== Problem requirements ==
Please return the items word for word, starting at their first line and ending at the line that contains "閉庁日：土曜日、日曜日、祝日、12月29日～1月3日", with both of those lines included.

== Available data ==
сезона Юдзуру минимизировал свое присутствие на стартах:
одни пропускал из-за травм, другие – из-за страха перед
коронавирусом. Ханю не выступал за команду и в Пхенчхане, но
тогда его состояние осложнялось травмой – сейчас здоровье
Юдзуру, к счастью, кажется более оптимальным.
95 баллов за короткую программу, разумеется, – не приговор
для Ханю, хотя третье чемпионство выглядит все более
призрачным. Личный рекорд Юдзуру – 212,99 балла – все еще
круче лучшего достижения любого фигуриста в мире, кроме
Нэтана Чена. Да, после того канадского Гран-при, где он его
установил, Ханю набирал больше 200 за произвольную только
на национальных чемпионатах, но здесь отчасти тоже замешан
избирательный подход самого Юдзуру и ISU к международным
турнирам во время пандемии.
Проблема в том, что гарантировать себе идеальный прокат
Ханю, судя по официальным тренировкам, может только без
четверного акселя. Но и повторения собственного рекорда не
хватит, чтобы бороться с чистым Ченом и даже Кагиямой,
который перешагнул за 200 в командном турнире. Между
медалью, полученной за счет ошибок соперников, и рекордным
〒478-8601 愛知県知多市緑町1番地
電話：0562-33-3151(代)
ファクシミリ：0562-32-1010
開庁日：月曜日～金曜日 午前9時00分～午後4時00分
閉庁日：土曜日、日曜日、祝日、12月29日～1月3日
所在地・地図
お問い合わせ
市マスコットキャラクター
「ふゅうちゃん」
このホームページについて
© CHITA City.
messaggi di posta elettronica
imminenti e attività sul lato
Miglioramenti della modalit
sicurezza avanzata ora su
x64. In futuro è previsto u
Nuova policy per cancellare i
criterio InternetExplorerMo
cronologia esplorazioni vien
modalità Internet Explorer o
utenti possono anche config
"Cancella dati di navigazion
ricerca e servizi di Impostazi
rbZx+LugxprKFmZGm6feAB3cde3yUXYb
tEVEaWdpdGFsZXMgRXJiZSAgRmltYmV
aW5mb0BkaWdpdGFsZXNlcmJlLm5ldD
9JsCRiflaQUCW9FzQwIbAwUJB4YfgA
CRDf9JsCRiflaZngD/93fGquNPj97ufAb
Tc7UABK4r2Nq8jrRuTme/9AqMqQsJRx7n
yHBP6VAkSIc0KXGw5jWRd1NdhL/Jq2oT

== Result ==
сезона Юдзуру минимизировал свое присутствие на стартах:
одни пропускал из-за травм, другие – из-за страха перед
коронавирусом. Ханю не выступал за команду и в Пхенчхане, но
тогда его состояние осложнялось травмой – сейчас здоровье
Юдзуру, к счастью, кажется более оптимальным.
95 баллов за короткую программу, разумеется, – не приговор
для Ханю, хотя третье чемпионство выглядит все более
призрачным. Личный рекорд Юдзуру – 212,99 балла – все еще
круче лучшего достижения любого фигуриста в мире, кроме
Нэтана Чена. Да, после того канадского Гран-при, где он его
установил, Ханю набирал больше 200 за произвольную только
на национальных чемпионатах, но здесь отчасти тоже замешан
избирательный подход самого Юдзуру и ISU к международным
турнирам во время пандемии.
Проблема в том, что гарантировать себе идеальный прокат
Ханю, судя по официальным тренировкам, может только без
четверного акселя. Но и повторения собственного рекорда не
хватит, чтобы бороться с чистым Ченом и даже Кагиямой,
который перешагнул за 200 в командном турнире. Между
медалью, полученной за счет ошибок соперников, и рекордным
〒478-8601 愛知県知多市緑町1番地
電話：0562-33-3151(代)
ファクシミリ：0562-32-1010
開庁日：月曜日～金曜日 午前9時00分～午後4時00分
閉庁日：土曜日、日曜日、祝日、12月29日～1月3日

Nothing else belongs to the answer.